Windows 10 Fall Creators Update: Everything we know so far

Dan Thorp-Lancaster is the Editor in Chief for Windows Central. He began working with Windows Central as a news writer in 2014 and is obsessed with tech of all sorts. You can follow Dan on Twitter @DthorpL and Instagram @heyitsdtl. Got a hot tip? Send it to daniel.thorp-lancaster@futurenet.com.

32 Comments
  • Get lost Microsoft for what you did with windows 10 mobile
  • Just go away, stop using Windows, and we will not be missing you.
  • Shut up bastar.d who the hell are you
  • Could ask you the same
  • You dog stop writing start barking
  • He should definitely stop using Windows Mobile 10. Just like the rest of us.
  • highly unlikely that they will go ''get lost'', so maybe u should do it instead and ''get lost'' ;)
  • Shut up you fool
  • You've got serious problems for yourself. Relax.
  • I am waiting ha ha
  • Good :)
  • Thats uncalled for
  • I noticed this a few builds ago. It's much better!
  • Good.
    Thanks for the informative article.
  • Yes I've noticed this. The initial install while online takes ages, but after the reboot it's very very quick
  • The most noticable thing, in my experience is, apart from the much shorter update process once the first reboot has happened, is how, in Windows Update, the progress bar seemingly appears to be "stuck" at certain stages, than jumps forward multiple dozens of percentages to the next stage.
  • I keep getting quite a long delay after the reboot and logging in. I have a SSD (Samsung Evo 850), so it shouldn't take that long. However, after logging in I get "wait while we finalize settings", I guess this is the part were data is being restored? And why is data being restored?

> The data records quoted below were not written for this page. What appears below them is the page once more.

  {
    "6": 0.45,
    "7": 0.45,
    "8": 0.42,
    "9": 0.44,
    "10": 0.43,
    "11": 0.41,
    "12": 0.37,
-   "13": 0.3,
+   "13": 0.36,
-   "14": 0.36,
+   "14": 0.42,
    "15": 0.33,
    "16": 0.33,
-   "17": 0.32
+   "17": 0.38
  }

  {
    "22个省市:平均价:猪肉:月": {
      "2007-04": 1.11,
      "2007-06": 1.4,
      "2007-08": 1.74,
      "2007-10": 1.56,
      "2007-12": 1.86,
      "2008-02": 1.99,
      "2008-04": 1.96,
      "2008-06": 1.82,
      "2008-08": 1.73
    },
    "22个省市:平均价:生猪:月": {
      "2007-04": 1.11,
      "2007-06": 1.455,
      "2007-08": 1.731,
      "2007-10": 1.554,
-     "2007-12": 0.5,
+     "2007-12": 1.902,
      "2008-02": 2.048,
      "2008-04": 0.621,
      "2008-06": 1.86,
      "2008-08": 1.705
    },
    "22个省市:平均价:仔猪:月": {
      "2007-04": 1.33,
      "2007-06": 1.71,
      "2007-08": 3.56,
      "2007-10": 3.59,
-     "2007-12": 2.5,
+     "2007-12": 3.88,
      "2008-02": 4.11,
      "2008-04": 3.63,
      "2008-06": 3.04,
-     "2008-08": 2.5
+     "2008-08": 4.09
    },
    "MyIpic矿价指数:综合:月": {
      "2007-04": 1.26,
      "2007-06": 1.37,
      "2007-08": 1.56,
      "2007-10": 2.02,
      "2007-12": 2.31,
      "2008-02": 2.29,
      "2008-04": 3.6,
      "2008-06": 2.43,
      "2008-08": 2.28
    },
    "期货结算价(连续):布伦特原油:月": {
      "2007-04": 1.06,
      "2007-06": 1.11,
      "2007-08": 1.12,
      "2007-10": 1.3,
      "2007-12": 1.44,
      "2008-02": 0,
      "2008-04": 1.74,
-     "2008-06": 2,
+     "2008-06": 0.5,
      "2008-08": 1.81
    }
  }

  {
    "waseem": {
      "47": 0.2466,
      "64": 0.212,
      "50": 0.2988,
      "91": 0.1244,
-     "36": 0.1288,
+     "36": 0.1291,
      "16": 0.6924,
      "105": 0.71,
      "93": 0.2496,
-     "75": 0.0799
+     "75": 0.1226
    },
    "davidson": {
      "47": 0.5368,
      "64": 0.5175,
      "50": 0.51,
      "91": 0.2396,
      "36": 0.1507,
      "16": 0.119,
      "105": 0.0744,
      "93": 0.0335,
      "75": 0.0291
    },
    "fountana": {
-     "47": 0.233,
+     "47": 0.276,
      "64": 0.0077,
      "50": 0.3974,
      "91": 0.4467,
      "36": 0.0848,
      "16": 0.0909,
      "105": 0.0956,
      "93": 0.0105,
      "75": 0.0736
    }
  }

I don't recall this step with Windows 7 or any previous version.
  • they should go back to the old system where we have more choice and get rid of this forced update.  
  • Possibly you "WannaCry" or to "Patya".    

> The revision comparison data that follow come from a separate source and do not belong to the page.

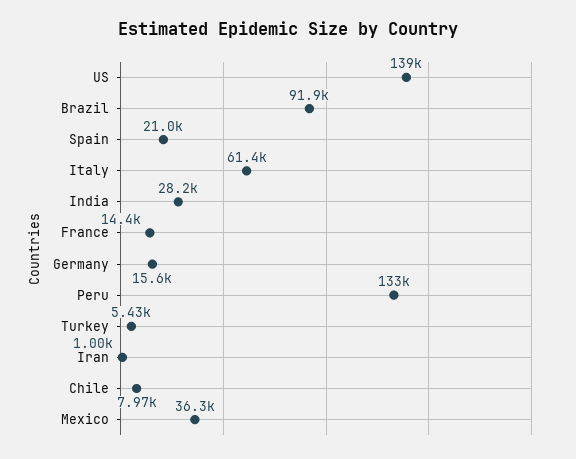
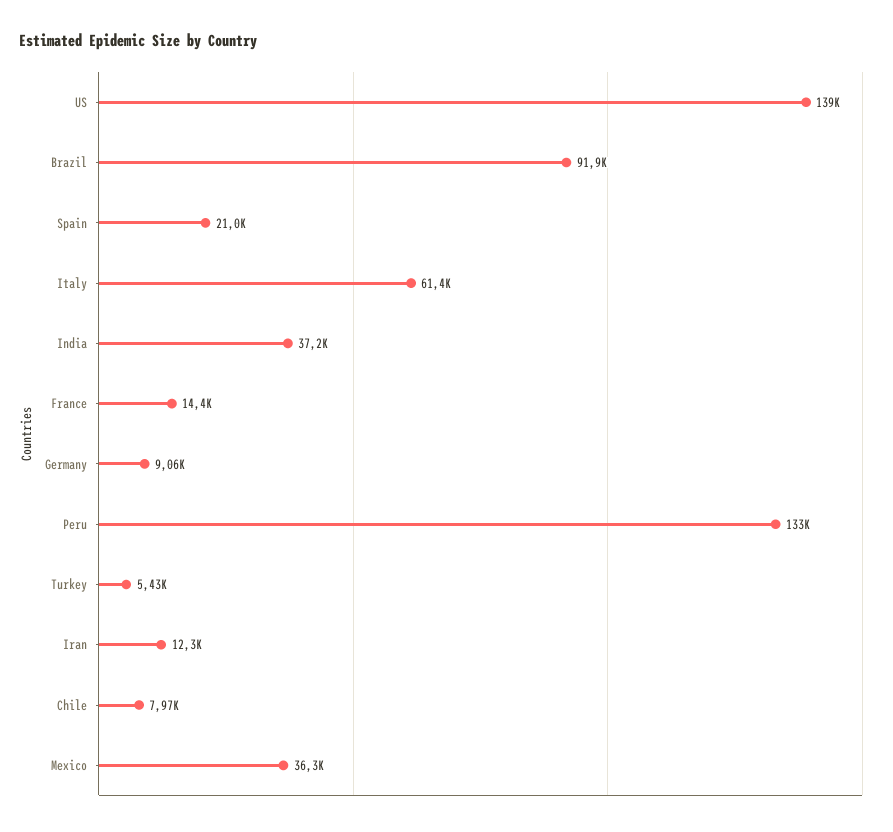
  {
    "US": 139000,
    "Brazil": 91900,
    "Spain": 21000,
    "Italy": 61400,
-   "India": 28200,
+   "India": 37200,
    "France": 14400,
-   "Germany": 15600,
+   "Germany": 9060,
    "Peru": 133000,
    "Turkey": 5430,
-   "Iran": 1000,
+   "Iran": 12300,
    "Chile": 7970,
    "Mexico": 36300
  }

  • i have security software to protect me against them and if I did get them, I would just go back to a image.  
  • If you want to control your updates then get Windows Pro, it let's you delay updates. Enterprise, which is for businesses so it's not very relevant but I decided to bring it up anyways, allows you to stop updates completely. And all versions, including Home and S, are getting improvements to let consumers have more control over their system. I understand your frustration but Windows is just trying to make a system where people have choice but also get updates to give them new features and fixes, but balance is hard to find. Sadly all businesses won't do everything perfectly for the consumer as they have their own intentions and standards, but still take consideration of improvements thought of by consumers.
  • I have Windows pro, but it still do not go far enough, need to have more control. I have got software that will stop updates now and I can then allow them when I want them to happen, but I should not have to use thrid party software to do that.,  
  • ahh that explains how the last build install messed up my pc, I didn't know it had installed in the background and I merged 2 partitions together didn't think anything of it at the time. if i'd realised that the backing up occurs earier in the cycle i'd have not screwed it up lol
  • Typically not a good idea to mess with partitions when upgrades are pending. ;)

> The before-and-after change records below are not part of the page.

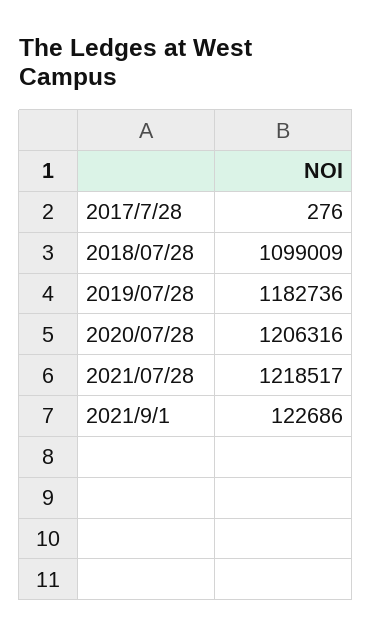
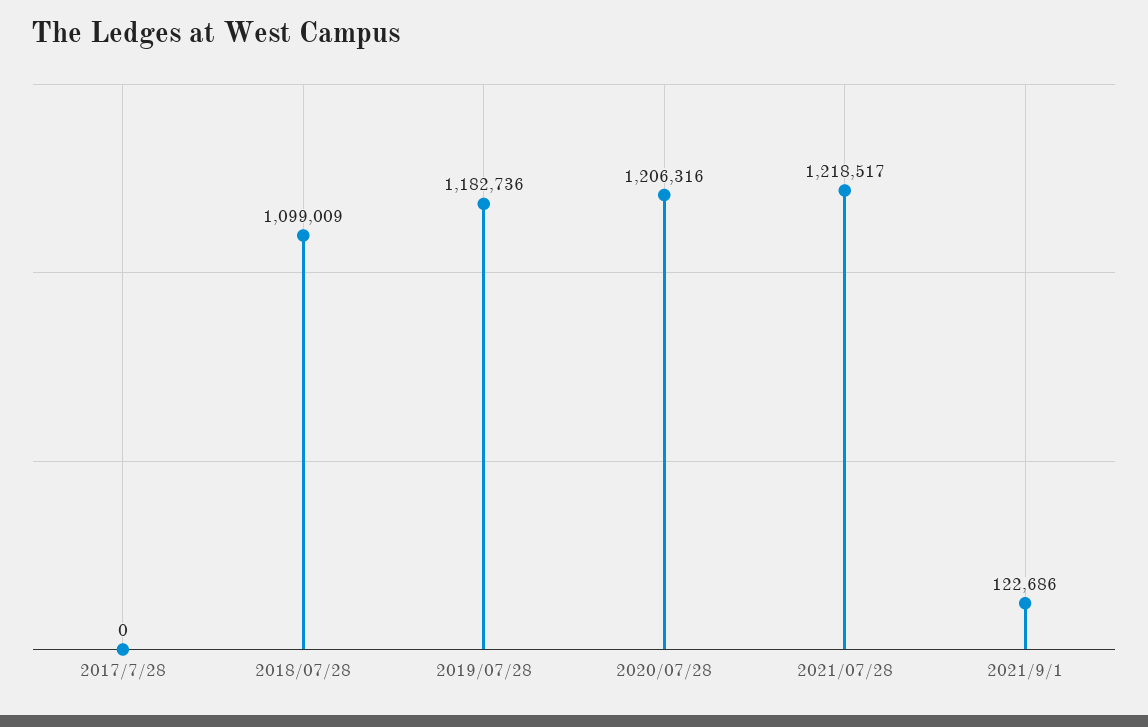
  {
-   "2017/7/28": 276,
+   "2017/7/28": 0,
    "2018/07/28": 1099009,
    "2019/07/28": 1182736,
    "2020/07/28": 1206316,
    "2021/07/28": 1218517,
    "2021/9/1": 122686
  }

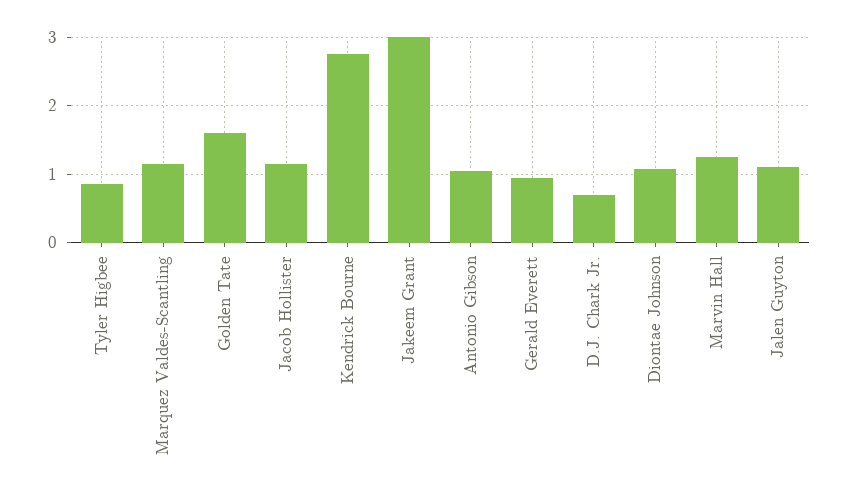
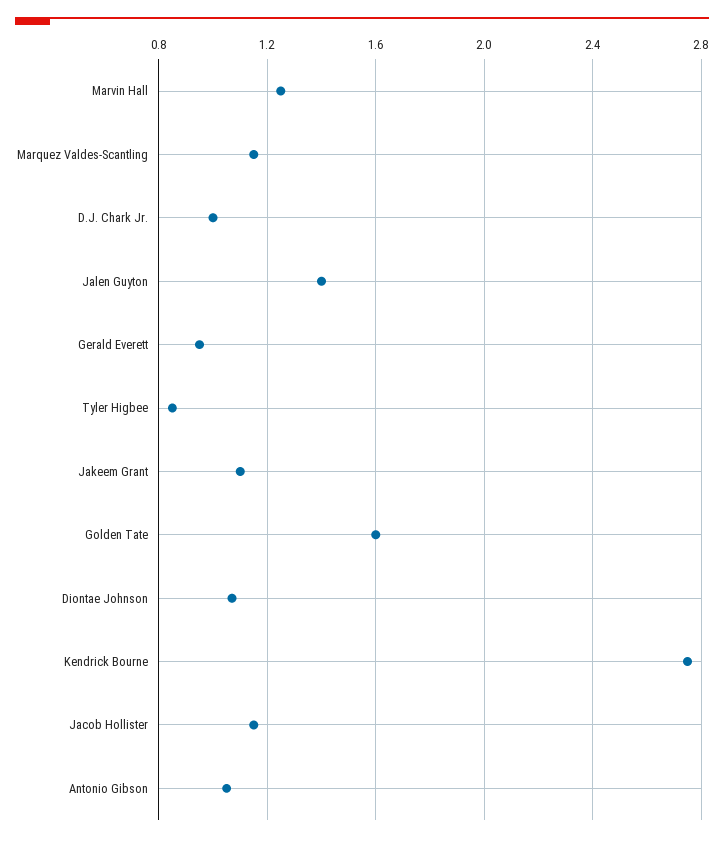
  {
    "Tyler Higbee": 0.85,
    "Marquez Valdes-Scantling": 1.15,
    "Golden Tate": 1.6,
    "Jacob Hollister": 1.15,
    "Kendrick Bourne": 2.75,
-   "Jakeem Grant": 3,
+   "Jakeem Grant": 1.1,
    "Antonio Gibson": 1.05,
    "Gerald Everett": 0.95,
-   "D.J. Chark Jr.": 0.7,
+   "D.J. Chark Jr.": 1,
    "Diontae Johnson": 1.05,
    "Marvin Hall": 1.25,
-   "Jalen Guyton": 1.1
+   "Jalen Guyton": 1.4
  }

  • Doesn't it mean slower PC for longer as WU will take significant CPU and Disk usage?
  • Not as slow as when it's offline.
  • Totally agree with you!
  • Windows update is completely broken so recently it takes two or three hours to update New insider preview build and getting worse as New build come out.
  • Can we choose when the online phase starts?
  • So how does this correlate with the tangible language? i.e.
    - preparing or initiate downloading...
    - downloading...
    - preparing to install...
    - installing or migrating data...
    - finalizing install
  • I am waiting ha ha
  • what about the finalizing apps and settings after the first login? canno t be moved before the login?